The fire and brimstone sermon by Jonathan Edwards is meant to throw fear into the hearts of those wayward Puritans- of his congregation, for as Ralph Waldo Emerson wrote, "Fear is an instructor of great sagacity and the herald of all resolutions." Paradoxically, Edwards was a Calvinist who believed in predestination, yet he also believed people are responsible for their actions. And, so, he preaches a sermon that is replete with fear-inspiring imagery.
The prevailing image of this sermon is the image of the bottomless pit of hell whose fiery floods wax high enough to burn the gossamer thread that holds the unworthy souls who are weighted down with wickedness in the first place. Edwards speaks in hyperbole: "the floods of God's vengeance"; "the fiery floods of fierceness"; the bow of God's wrath is bent, and the arrow made ready on the string and justice bends the arrow at your heart."
This frightening sermon of Edwards is constructed around a passage from Deuteronomy in the Old Testament of the King James Version of the Bible: "The foot shall slide in due time." Using the metaphor of a slippery slide, Edwards, at a revival where his famous sermon was given, points to the dangers of spiritual sliding.

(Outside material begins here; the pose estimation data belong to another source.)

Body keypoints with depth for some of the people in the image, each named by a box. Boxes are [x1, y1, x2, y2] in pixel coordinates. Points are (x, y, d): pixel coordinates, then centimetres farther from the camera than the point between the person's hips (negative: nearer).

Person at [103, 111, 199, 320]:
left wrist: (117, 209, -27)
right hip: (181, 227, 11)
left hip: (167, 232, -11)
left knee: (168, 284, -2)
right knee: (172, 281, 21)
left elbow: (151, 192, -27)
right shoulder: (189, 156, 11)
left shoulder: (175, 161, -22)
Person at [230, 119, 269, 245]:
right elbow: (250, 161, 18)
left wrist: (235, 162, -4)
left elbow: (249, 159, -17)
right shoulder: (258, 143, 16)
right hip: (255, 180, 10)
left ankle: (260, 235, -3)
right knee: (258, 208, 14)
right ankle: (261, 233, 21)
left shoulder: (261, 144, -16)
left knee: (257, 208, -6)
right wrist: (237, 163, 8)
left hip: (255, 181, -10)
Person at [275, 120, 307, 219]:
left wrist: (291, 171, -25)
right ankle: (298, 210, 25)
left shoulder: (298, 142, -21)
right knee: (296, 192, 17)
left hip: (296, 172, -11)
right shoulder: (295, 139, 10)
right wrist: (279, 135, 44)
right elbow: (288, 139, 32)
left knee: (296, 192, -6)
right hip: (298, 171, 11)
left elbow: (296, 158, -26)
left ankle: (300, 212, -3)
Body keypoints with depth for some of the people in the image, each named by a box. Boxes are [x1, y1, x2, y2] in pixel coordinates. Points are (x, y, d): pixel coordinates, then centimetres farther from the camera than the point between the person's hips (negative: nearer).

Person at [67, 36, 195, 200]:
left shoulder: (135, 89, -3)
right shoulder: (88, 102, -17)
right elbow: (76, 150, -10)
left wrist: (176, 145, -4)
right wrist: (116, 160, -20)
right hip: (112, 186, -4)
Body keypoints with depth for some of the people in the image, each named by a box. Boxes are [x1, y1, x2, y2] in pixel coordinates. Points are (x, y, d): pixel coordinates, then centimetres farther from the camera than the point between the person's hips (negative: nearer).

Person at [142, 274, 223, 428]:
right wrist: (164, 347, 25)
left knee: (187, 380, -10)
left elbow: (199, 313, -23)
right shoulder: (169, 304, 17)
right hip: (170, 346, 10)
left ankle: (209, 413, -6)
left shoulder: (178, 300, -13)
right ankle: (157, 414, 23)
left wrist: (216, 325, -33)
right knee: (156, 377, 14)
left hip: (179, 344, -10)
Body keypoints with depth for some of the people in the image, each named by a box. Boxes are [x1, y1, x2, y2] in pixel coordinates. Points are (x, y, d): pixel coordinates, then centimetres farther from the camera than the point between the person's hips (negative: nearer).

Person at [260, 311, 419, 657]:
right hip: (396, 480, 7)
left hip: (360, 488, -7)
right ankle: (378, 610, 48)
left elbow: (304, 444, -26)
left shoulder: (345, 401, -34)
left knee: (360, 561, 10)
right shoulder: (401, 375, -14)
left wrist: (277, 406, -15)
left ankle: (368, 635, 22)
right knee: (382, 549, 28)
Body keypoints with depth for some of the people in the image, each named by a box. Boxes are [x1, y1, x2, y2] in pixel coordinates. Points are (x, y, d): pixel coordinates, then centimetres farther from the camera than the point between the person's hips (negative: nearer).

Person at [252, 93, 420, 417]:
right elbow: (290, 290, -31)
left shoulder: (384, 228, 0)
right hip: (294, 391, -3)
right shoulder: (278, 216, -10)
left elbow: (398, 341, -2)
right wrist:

The yawning abyss waits for the sinners, whose wickedness makes them "heavy as lead," and only the "mere pleasure" of God keeps them from burning in the images of "fiery floods" and "fire of wrath." Especially, the image of the sinner held over the fires of hell by only a gossamer thread is effectively fear-inspiring as many Puritans fled in fear from Edwards's revival.